## TASK PROMPT
Each record below is to be restated word for word.

## MATERIAL FOR THIS EXERCISE
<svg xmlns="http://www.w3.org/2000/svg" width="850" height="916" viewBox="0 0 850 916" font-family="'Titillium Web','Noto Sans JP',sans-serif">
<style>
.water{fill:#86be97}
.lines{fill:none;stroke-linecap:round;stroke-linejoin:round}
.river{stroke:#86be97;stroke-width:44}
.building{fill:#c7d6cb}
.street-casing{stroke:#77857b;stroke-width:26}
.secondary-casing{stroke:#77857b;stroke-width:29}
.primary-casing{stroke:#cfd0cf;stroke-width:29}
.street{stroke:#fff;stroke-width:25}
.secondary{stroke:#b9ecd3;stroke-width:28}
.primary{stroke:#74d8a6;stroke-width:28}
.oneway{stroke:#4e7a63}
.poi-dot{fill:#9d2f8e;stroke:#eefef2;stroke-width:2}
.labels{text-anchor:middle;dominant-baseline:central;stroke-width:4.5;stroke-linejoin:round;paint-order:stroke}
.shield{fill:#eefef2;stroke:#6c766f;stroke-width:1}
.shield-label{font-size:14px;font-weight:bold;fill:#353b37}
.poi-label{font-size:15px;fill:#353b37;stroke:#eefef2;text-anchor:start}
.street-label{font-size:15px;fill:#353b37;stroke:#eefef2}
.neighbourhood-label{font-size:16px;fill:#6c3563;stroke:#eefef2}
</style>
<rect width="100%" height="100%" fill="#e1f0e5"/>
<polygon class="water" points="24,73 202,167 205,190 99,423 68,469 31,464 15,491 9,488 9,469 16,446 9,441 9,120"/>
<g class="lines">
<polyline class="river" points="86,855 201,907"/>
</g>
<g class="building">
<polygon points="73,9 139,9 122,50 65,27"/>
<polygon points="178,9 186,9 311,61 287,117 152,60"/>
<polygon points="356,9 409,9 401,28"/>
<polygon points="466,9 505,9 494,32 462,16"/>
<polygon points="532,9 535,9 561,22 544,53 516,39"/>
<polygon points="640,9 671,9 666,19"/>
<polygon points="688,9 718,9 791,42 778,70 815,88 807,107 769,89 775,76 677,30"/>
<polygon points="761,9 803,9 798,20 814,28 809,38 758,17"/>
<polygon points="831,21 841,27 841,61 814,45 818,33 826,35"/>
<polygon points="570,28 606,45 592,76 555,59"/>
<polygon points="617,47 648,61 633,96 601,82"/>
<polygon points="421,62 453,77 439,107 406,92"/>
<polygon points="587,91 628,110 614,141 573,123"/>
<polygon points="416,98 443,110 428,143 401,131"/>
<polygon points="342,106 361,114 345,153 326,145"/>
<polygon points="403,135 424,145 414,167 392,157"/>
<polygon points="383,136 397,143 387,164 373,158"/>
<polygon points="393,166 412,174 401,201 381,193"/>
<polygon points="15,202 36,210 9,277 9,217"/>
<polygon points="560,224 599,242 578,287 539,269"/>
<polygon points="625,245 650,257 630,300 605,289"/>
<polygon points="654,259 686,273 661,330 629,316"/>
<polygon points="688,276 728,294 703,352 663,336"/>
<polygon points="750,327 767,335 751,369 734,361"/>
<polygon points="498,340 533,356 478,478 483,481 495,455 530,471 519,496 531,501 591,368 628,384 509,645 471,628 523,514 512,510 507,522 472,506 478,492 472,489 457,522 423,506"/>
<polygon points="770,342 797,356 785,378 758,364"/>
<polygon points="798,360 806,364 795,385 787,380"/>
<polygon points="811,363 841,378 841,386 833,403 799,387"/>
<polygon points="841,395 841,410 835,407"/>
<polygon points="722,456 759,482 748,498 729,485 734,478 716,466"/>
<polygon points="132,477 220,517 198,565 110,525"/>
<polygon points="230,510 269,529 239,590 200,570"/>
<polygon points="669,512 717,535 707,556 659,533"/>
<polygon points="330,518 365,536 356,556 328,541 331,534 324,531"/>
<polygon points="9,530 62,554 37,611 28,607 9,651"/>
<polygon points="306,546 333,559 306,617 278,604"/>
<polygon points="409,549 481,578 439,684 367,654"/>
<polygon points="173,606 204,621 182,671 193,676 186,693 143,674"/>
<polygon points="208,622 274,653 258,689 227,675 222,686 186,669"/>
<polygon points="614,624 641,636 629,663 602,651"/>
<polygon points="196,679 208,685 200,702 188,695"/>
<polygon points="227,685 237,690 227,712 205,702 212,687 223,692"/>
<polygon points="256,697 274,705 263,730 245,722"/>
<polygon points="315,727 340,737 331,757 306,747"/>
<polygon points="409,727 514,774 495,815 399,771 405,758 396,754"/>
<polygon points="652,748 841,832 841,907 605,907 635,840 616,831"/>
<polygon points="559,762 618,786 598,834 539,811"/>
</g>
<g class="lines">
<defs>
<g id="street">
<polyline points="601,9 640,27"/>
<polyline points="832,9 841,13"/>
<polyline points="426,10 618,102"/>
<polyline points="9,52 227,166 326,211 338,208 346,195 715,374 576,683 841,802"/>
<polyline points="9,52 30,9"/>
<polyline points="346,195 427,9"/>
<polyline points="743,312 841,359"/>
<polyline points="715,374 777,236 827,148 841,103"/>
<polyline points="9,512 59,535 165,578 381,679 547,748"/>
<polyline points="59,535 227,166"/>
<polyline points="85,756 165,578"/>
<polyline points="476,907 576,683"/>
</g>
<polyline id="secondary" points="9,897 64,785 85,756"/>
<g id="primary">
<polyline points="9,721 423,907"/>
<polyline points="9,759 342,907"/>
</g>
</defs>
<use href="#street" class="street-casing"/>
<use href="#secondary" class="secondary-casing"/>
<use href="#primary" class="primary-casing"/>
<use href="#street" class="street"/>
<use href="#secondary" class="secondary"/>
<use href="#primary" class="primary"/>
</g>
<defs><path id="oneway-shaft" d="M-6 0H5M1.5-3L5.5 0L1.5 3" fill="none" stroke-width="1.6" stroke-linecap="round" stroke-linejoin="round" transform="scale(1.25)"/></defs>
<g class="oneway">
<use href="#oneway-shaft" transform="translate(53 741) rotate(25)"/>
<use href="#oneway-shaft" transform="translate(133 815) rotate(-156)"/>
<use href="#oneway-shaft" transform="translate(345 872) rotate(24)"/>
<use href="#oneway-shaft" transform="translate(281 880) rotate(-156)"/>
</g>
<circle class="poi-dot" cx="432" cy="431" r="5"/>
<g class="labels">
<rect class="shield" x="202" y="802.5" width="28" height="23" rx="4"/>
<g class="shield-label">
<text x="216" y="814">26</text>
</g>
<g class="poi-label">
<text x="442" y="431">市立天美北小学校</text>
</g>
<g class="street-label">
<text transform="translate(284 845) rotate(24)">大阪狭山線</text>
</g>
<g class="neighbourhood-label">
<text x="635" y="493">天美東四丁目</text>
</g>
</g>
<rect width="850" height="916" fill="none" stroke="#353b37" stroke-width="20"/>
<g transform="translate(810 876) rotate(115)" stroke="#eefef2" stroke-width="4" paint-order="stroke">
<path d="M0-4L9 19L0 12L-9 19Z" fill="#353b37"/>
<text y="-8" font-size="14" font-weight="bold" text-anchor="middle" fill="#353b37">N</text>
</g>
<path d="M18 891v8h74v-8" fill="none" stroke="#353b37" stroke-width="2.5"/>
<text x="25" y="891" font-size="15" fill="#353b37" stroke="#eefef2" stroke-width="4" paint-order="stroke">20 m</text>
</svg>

## ANSWER SECTION
<svg xmlns="http://www.w3.org/2000/svg" width="850" height="916" viewBox="0 0 850 916" font-family="'Titillium Web','Noto Sans JP',sans-serif">
<style>
.water{fill:#86be97}
.lines{fill:none;stroke-linecap:round;stroke-linejoin:round}
.river{stroke:#86be97;stroke-width:44}
.building{fill:#c7d6cb}
.street-casing{stroke:#77857b;stroke-width:26}
.secondary-casing{stroke:#77857b;stroke-width:29}
.primary-casing{stroke:#cfd0cf;stroke-width:29}
.street{stroke:#fff;stroke-width:25}
.secondary{stroke:#b9ecd3;stroke-width:28}
.primary{stroke:#74d8a6;stroke-width:28}
.oneway{stroke:#4e7a63}
.poi-dot{fill:#9d2f8e;stroke:#eefef2;stroke-width:2}
.labels{text-anchor:middle;dominant-baseline:central;stroke-width:4.5;stroke-linejoin:round;paint-order:stroke}
.shield{fill:#eefef2;stroke:#6c766f;stroke-width:1}
.shield-label{font-size:14px;font-weight:bold;fill:#353b37}
.poi-label{font-size:15px;fill:#353b37;stroke:#eefef2;text-anchor:start}
.street-label{font-size:15px;fill:#353b37;stroke:#eefef2}
.neighbourhood-label{font-size:16px;fill:#6c3563;stroke:#eefef2}
</style>
<rect width="100%" height="100%" fill="#e1f0e5"/>
<polygon class="water" points="24,73 202,167 205,190 99,423 68,469 31,464 15,491 9,488 9,469 16,446 9,441 9,120"/>
<g class="lines">
<polyline class="river" points="86,855 201,907"/>
</g>
<g class="building">
<polygon points="73,9 139,9 122,50 65,27"/>
<polygon points="178,9 186,9 311,61 287,117 152,60"/>
<polygon points="356,9 409,9 401,28"/>
<polygon points="466,9 505,9 494,32 462,16"/>
<polygon points="532,9 535,9 561,22 544,53 516,39"/>
<polygon points="640,9 671,9 666,19"/>
<polygon points="688,9 718,9 791,42 778,70 815,88 807,107 769,89 775,76 677,30"/>
<polygon points="761,9 803,9 798,20 814,28 809,38 758,17"/>
<polygon points="831,21 841,27 841,61 814,45 818,33 826,35"/>
<polygon points="570,28 606,45 592,76 555,59"/>
<polygon points="617,47 648,61 633,96 601,82"/>
<polygon points="421,62 453,77 439,107 406,92"/>
<polygon points="587,91 628,110 614,141 573,123"/>
<polygon points="416,98 443,110 428,143 401,131"/>
<polygon points="342,106 361,114 345,153 326,145"/>
<polygon points="403,135 424,145 414,167 392,157"/>
<polygon points="383,136 397,143 387,164 373,158"/>
<polygon points="393,166 412,174 401,201 381,193"/>
<polygon points="15,202 36,210 9,277 9,217"/>
<polygon points="560,224 599,242 578,287 539,269"/>
<polygon points="625,245 650,257 630,300 605,289"/>
<polygon points="654,259 686,273 661,330 629,316"/>
<polygon points="688,276 728,294 703,352 663,336"/>
<polygon points="750,327 767,335 751,369 734,361"/>
<polygon points="498,340 533,356 478,478 483,481 495,455 530,471 519,496 531,501 591,368 628,384 509,645 471,628 523,514 512,510 507,522 472,506 478,492 472,489 457,522 423,506"/>
<polygon points="770,342 797,356 785,378 758,364"/>
<polygon points="798,360 806,364 795,385 787,380"/>
<polygon points="811,363 841,378 841,386 833,403 799,387"/>
<polygon points="841,395 841,410 835,407"/>
<polygon points="722,456 759,482 748,498 729,485 734,478 716,466"/>
<polygon points="132,477 220,517 198,565 110,525"/>
<polygon points="230,510 269,529 239,590 200,570"/>
<polygon points="669,512 717,535 707,556 659,533"/>
<polygon points="330,518 365,536 356,556 328,541 331,534 324,531"/>
<polygon points="9,530 62,554 37,611 28,607 9,651"/>
<polygon points="306,546 333,559 306,617 278,604"/>
<polygon points="409,549 481,578 439,684 367,654"/>
<polygon points="173,606 204,621 182,671 193,676 186,693 143,674"/>
<polygon points="208,622 274,653 258,689 227,675 222,686 186,669"/>
<polygon points="614,624 641,636 629,663 602,651"/>
<polygon points="196,679 208,685 200,702 188,695"/>
<polygon points="227,685 237,690 227,712 205,702 212,687 223,692"/>
<polygon points="256,697 274,705 263,730 245,722"/>
<polygon points="315,727 340,737 331,757 306,747"/>
<polygon points="409,727 514,774 495,815 399,771 405,758 396,754"/>
<polygon points="652,748 841,832 841,907 605,907 635,840 616,831"/>
<polygon points="559,762 618,786 598,834 539,811"/>
</g>
<g class="lines">
<defs>
<g id="street">
<polyline points="601,9 640,27"/>
<polyline points="832,9 841,13"/>
<polyline points="426,10 618,102"/>
<polyline points="9,52 227,166 326,211 338,208 346,195 715,374 576,683 841,802"/>
<polyline points="9,52 30,9"/>
<polyline points="346,195 427,9"/>
<polyline points="743,312 841,359"/>
<polyline points="715,374 777,236 827,148 841,103"/>
<polyline points="9,512 59,535 165,578 381,679 547,748"/>
<polyline points="59,535 227,166"/>
<polyline points="85,756 165,578"/>
<polyline points="476,907 576,683"/>
</g>
<polyline id="secondary" points="9,897 64,785 85,756"/>
<g id="primary">
<polyline points="9,721 423,907"/>
<polyline points="9,759 342,907"/>
</g>
</defs>
<use href="#street" class="street-casing"/>
<use href="#secondary" class="secondary-casing"/>
<use href="#primary" class="primary-casing"/>
<use href="#street" class="street"/>
<use href="#secondary" class="secondary"/>
<use href="#primary" class="primary"/>
</g>
<defs><path id="oneway-shaft" d="M-6 0H5M1.5-3L5.5 0L1.5 3" fill="none" stroke-width="1.6" stroke-linecap="round" stroke-linejoin="round" transform="scale(1.25)"/></defs>
<g class="oneway">
<use href="#oneway-shaft" transform="translate(53 741) rotate(25)"/>
<use href="#oneway-shaft" transform="translate(133 815) rotate(-156)"/>
<use href="#oneway-shaft" transform="translate(345 872) rotate(24)"/>
<use href="#oneway-shaft" transform="translate(281 880) rotate(-156)"/>
</g>
<circle class="poi-dot" cx="432" cy="431" r="5"/>
<g class="labels">
<rect class="shield" x="202" y="802.5" width="28" height="23" rx="4"/>
<g class="shield-label">
<text x="216" y="814">26</text>
</g>
<g class="poi-label">
<text x="442" y="431">市立天美北小学校</text>
</g>
<g class="street-label">
<text transform="translate(284 845) rotate(24)">大阪狭山線</text>
</g>
<g class="neighbourhood-label">
<text x="635" y="493">天美東四丁目</text>
</g>
</g>
<rect width="850" height="916" fill="none" stroke="#353b37" stroke-width="20"/>
<g transform="translate(810 876) rotate(115)" stroke="#eefef2" stroke-width="4" paint-order="stroke">
<path d="M0-4L9 19L0 12L-9 19Z" fill="#353b37"/>
<text y="-8" font-size="14" font-weight="bold" text-anchor="middle" fill="#353b37">N</text>
</g>
<path d="M18 891v8h74v-8" fill="none" stroke="#353b37" stroke-width="2.5"/>
<text x="25" y="891" font-size="15" fill="#353b37" stroke="#eefef2" stroke-width="4" paint-order="stroke">20 m</text>
</svg>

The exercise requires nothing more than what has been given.